Exercise details: A verbatim restatement of the data, free of pictures, is what you should output.

[Source data]
###
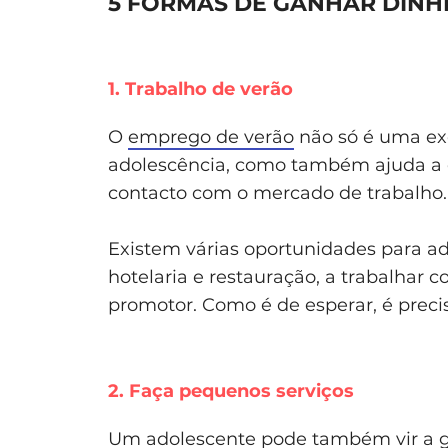
5 FORMAS DE GANHAR DINH
1. Trabalho de verão
O
emprego de verão
não só é uma ex
adolescência, como também ajuda a en
contacto com o mercado de trabalho.
Existem várias oportunidades para a
hotelaria e restauração, a trabalhar 
promotor. Como é de esperar, é preci
2. Faça pequenos serviços
Um adolescente pode também vir a ga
###
Answer to this task:
5 FORMAS DE GANHAR DINH
1. Trabalho de verão
O
emprego de verão
não só é uma ex
adolescência, como também ajuda a en
contacto com o mercado de trabalho.
Existem várias oportunidades para a
hotelaria e restauração, a trabalhar 
promotor. Como é de esperar, é preci
2. Faça pequenos serviços
Um adolescente pode também vir a ga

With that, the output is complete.